Riding along with Sinbad was another experience suggested by other blogs, and it was a nice way to relax after running around the park for a good part of the day. It’s for children definitely, but the Sinbad caricatures were very cute. Chandu the tiger was even more so! We sat back and listened to mechanical Sinbad’s in different manners of adventure singing Japanese songs in a mesmerizing voice.

We sat down at the Sultan’s Oasis for one of the park’s most popular snacks: Chandu’s Tail. What a great concept this little snack is, plus Chandu’s so cute! It’s basically a soft bread shaped like a tiger’s orange tail, filled with some cream chicken. Costs a hefty ¥450 but food’s always more expensive inside a theme park. The heat also prompted my dad to buy some Maple Cream Balls with Soft Serve (¥450). These soft pancake-like balls filled with cream are best eaten with a spoonful of the ice cream.

I also have to say, The Sultan’s Oasis is a great place to people watch and spot for some Disney characters like this Arabian Daisy, Abu, and Jafar!

So many of the Japanese visitors love collecting signatures in these cute little notebooks, and I’m not even talking about Japanese kids here. The girls would approach the mascots in their cute Disney-themed outfits and ask for a signature, or take kawaii photos, or both.

The “Disney Park culture” in Japan is something they take fairly seriously. It really does add to the fun.

The Mermaid Lagoon is the second most impressive location, boasting a massive palace which belongs to- yep, you guessed it, Ariel of ‘The Little Mermaid’. As I mentioned above, this is DisneySea’s version of the Sleeping Beauty Castle/Beast’s Castle in other Disney Parks, and while I’m more of a fan of medieval castles, this was pretty effing amazing nonetheless. Never seen anything like it really!

The life-sized statue of King Triton will greet you at the entrance.

Going inside takes you into a dark cavern filled with activites and rides for children. What amazed me was the special rippling effects of the lights that made it seem as though the whole place is submerged underwater. Genius!

The rides here are mostly for kids though, and there was supposed to be a Little Mermaid show in the theater here but on the date we arrived it hasn’t started yet. Pretty sure it’ll be a heck of a show though, even though it most probably will also be in Japanese.

If you’re thinking about buying gifts and souvenirs, just head on up to the Mediterranean Harbours numerous shops. The really popular items here are the limited edition Duffy bears which you can basically only find at Tokyo DisneySea. These little head pieces are fairly popular among the Japanese Disney-goers. Most of the guys wear Stitch on their heads while many of the girls opt for Minnie headbands with her signature bow.

So how much did I enjoy my day in DisneySea? I certainly didn’t LOVE it, but it was worth a visit. It does make me wonder about how different Disneyland is though.
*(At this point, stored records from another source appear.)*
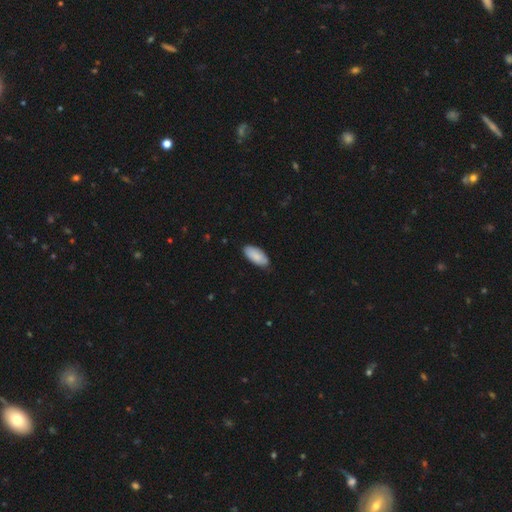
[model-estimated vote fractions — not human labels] Smooth or featured: smooth — 85% (featured or disk — 9%)
How rounded: in between — 91% (cigar-shaped — 8%)
Merging: none — 79% (minor disturbance — 17%)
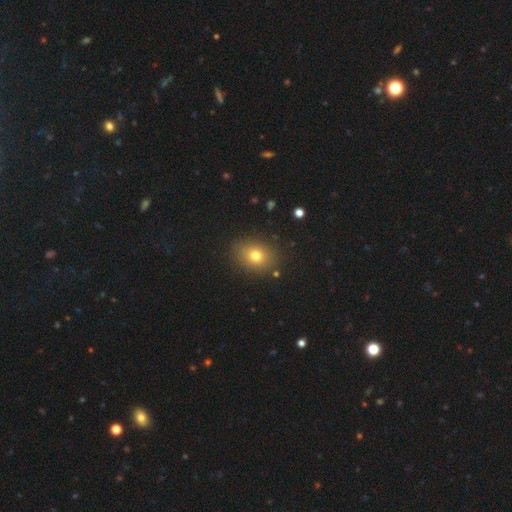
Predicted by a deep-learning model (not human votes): Smooth or featured?
  - smooth: 75% *
  - star or artifact: 13%
  - featured or disk: 11%
How rounded?
  - in between: 53% *
  - round: 46%
  - cigar-shaped: 1%
Merging?
  - none: 86% *
  - minor disturbance: 9%
  - major disturbance: 3%
  - merger: 2%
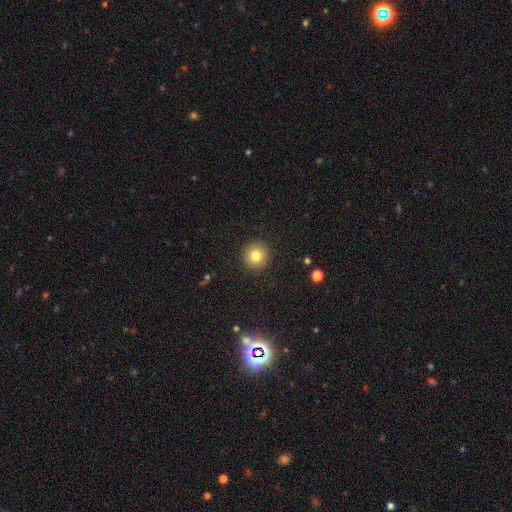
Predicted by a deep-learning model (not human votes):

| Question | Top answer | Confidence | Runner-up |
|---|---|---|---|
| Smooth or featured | smooth | 80% | star or artifact (12%) |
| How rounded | round | 96% | in between (4%) |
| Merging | none | 92% | minor disturbance (5%) |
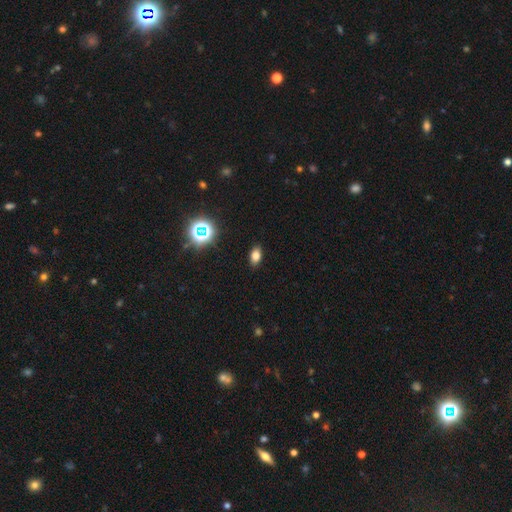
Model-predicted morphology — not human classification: smooth_or_featured: smooth (p=0.75) [alt: star or artifact p=0.17]
how_rounded: in between (p=0.87) [alt: round p=0.10]
merging: none (p=0.88) [alt: minor disturbance p=0.08]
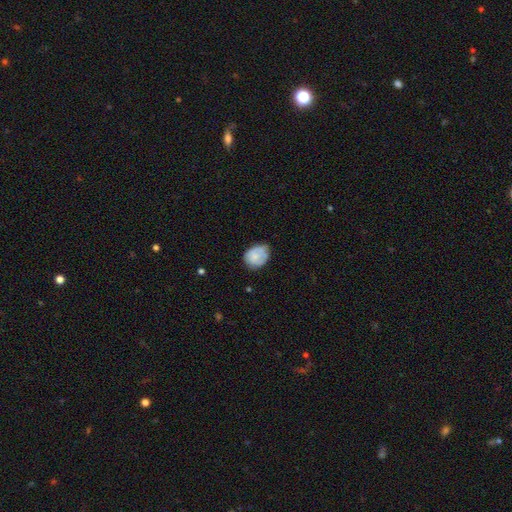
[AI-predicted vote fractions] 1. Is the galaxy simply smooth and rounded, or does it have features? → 70% smooth, 22% featured or disk, 7% star or artifact.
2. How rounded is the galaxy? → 55% in between, 44% round, 1% cigar-shaped.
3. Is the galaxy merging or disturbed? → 54% none, 36% minor disturbance, 8% major disturbance, 2% merger.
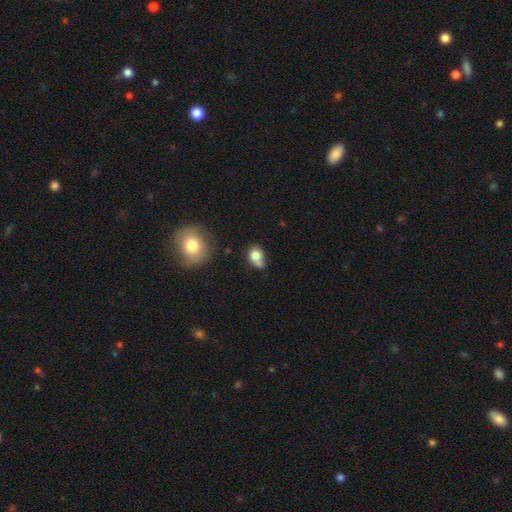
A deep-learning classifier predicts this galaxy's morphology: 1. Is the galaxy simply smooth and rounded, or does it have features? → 76% smooth, 14% featured or disk, 9% star or artifact.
After my visit to DisneySea some of my friends suddenly told me that I should’ve gone there instead and I was like, ‘Guys, why didn’t you tell me sooner?’

We’ll see if I will indeed find time for Disneyland on my next Japan trip, but I think I would be a lot more appreciative of visiting Studio Ghibli. I’ve always wanted to get a glimpse into the mind of one of my animator idols Hayao Miyakazi. But for now, I’m just going to kind of laugh at this photo of me seemingly breathing in the Tokyo DisneySea air with my eyes closed. (Actually it was just my Dad, taking FOREVER to snap the photo and literally just making me wait until I needed to blink before he actually does.)